‘Ching Chong’ CVS Receipt Leads To Million Dollar Lawsuit From Enraged New Jersey Customer (PHOTO)
Huff Post BUSINESS
This is getting ridiculous.
Despite several past examples of employees being disciplined for using racial slurs to label customers on store receipts, it appears a CVS employee in New Jersey has done just that, using a slur for Asians.
Attorney Susan Chana Lask said her client Hyun Lee, who is of Korean descent, used her real name when placing an order for photo prints at a CVS in Egg Harbor City in February. However, when Lee picked up her pictures, she was “very distressed” to find her CVS receipt read “Lee, Ching Chong,“ according to CBS New York.
“Do you think it’s funny? It’s very disturbing to me!!!!” Lee wrote, “why doesn’t he just call me Chink! It has the same derogatory meaning!!!!!”
In an emailed response, a CVS official said the employee, identified as William, would be be “counseled and trained,” according to The Smoking gun.

== Data shown ==
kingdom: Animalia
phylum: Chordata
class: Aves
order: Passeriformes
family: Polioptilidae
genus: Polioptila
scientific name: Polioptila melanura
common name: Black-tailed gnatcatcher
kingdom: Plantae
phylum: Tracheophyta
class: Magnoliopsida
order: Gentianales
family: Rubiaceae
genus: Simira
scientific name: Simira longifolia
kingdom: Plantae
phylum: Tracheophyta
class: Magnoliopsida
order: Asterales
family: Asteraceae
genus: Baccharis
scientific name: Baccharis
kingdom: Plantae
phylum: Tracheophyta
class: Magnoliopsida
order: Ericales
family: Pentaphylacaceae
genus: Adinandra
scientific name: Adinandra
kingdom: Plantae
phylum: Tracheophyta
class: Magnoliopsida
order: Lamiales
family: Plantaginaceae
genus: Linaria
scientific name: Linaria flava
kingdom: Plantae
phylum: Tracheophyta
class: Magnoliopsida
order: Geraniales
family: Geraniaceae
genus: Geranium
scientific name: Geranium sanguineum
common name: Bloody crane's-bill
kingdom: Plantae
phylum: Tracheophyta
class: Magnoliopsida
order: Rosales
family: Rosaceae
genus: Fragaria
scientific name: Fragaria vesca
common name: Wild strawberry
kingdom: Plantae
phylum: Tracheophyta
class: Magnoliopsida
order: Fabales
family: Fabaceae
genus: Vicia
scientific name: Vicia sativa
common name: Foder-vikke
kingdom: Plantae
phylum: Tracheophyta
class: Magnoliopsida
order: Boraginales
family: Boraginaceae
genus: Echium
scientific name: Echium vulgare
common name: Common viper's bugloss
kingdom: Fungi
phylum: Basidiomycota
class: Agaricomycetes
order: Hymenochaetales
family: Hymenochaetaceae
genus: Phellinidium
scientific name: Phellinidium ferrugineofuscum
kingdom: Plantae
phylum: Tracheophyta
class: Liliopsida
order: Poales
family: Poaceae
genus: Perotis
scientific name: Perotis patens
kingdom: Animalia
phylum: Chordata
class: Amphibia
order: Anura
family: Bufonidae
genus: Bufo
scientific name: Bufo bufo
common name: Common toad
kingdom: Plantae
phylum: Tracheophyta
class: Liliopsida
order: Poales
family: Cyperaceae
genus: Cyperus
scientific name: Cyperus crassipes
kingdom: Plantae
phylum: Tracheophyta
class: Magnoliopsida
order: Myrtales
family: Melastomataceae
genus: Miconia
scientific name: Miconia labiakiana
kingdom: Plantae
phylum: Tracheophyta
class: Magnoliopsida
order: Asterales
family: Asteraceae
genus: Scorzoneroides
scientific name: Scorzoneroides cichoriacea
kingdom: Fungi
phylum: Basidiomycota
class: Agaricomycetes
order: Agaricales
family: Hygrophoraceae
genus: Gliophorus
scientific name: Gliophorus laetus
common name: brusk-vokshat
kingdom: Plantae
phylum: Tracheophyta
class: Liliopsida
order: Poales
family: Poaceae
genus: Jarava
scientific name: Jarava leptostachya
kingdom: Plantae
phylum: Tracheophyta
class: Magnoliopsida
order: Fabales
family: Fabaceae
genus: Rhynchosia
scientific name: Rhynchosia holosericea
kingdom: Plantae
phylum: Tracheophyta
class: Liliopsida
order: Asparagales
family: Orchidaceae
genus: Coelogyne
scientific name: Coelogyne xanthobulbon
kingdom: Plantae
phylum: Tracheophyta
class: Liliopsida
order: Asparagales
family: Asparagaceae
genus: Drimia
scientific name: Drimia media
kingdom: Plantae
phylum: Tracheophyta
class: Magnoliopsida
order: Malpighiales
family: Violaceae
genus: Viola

== What is needed ==
Extend the news article about the CVS receipt lawsuit by writing what comes after its final sentence.

== Expected answer ==
“There’s no amount, in my opinion, of training from CVS or any company that’s going to stop this kind of hate and bullying against someone’s race,” Lask said. “To me, this is something that deserves psychological counseling, not CVS counseling,” according to CBS.
On April 16, Lee filed a discrimination lawsuit against CVS Caremark Corp., CVS Pharmacy, Inc., CVS, New Jersey CVS Pharmacy LLC and the unnamed cashier, seeking $1 million due to “injury, mental anguish, severe emotional distress, harm, and damages,” according to ABC News.
“CVS/pharmacy is committed to treating all of our customers with dignity and respect,” Michael DeAngelis, a CVS spokesman, told ABC News. ”We have a firm non-discrimination policy.”
The CVS incident is only the latest in a long line of similar problems, several of which have involved the same epithet directed toward customers of Asian descent.
In January of 2012, a customer at a Papa John’s in New York City was furious to find her receipt contained the phrase “Lady Chink Eyes.” Meanwhile, a Hooters in the Queens borough of New York City was sued in September of 2012 after a Korean-American discovered someone had typed “chinx” on his receipt.
Similarly, in 2011, a Chick-fil-A in Southern California fired one of its cashiers after a pair of college students received receipts labeled with the names “Ching” and “Chong.”